By Raffy Berina
Fact: Text messaging makes communication easier and even faster. We use shortcuts o let the recipients receive the reply right away. Using shortcuts helps bridge gaps and most especially it is now used as medium in text messaging considering the fact that most Filipinos of this generation usecell phones. There are times that we misspell words (which is considered to be one of the disadvantages of using shortcuts). Now come to think of using “jejemon” way of texting as medium of messaging. I hope we could still use the alphabet properly and by that ime, words are not words anymore…so sad but it’s possible.
“Beep! 1 message received”. I was working with my visual aids when I received a message. I hurriedly opened the message expecting it was an important one. But to my surprise, I didn’t understand the content. It says: “3owz pf0hz2, KmUz+4?”, “What kind of message is this?” I asked myself and I was shocked to know that it only means “Hello po, kamusta?” they call it “jejemon ”.
Imagine a “jejebook”, “jejename” and laugh like “jejeje” instead of “hehehe”. I think it would be more nose bleeding than the English language and will really make our lips, tongues and jaws go crazy. Supposing you are in a spelling class and your teacher ask you to spell the world “LOVE”? Will you answer? “L-4-V-Z”? How will you spell it or pronounce it either? Complicated. Well, this is not to discourage you to be a “jejemon” or a “jejebuster”. This is just to let you know that in communicating, there should be medium used by the encoder and the decoder of the message which is understood by both. If the person can’t understand your language, then use the language which can be understood. I can’t stop those “jejemons” from playing with their keypads but I can help stop myself from being one of them.

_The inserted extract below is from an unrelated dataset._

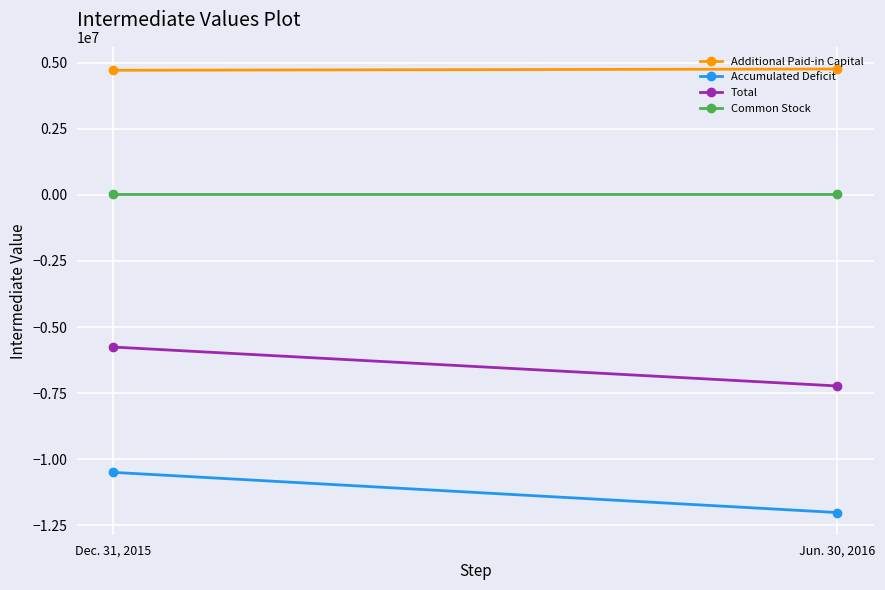

What are all the series names shown in the legend?

Additional Paid-in Capital, Accumulated Deficit, Total, Common Stock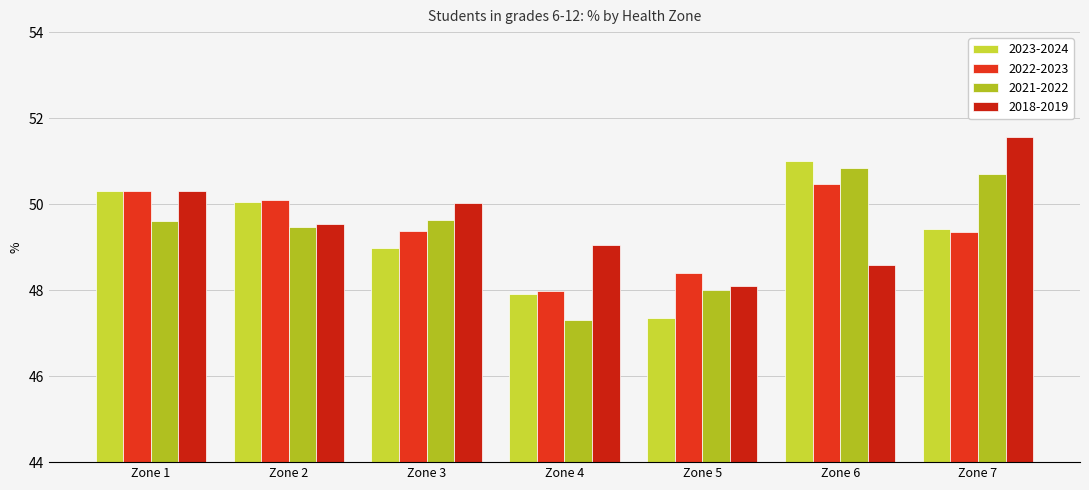

Rank the categories by 2023-2024 value from lowest to highest.

Zone 5, Zone 4, Zone 3, Zone 7, Zone 2, Zone 1, Zone 6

I don’t care about “jejemons” and “jejebusters” but I know this way of texting shall pass just like the “jologs” and “lingos” and it would be part of history in messaging—playing with characters and numbers. Some may consider it as a game, a game I don’t want to play, a history I don’t want to remember and a language which I find tongue twisting. I strongly believe that this is just a test on how strong the Filipino and English languages are. I am not a “jejebuster” nor a “jejemon”. But one thing I am certain: Nothing could ever replace English as my second language and Filipino as my mother tongue.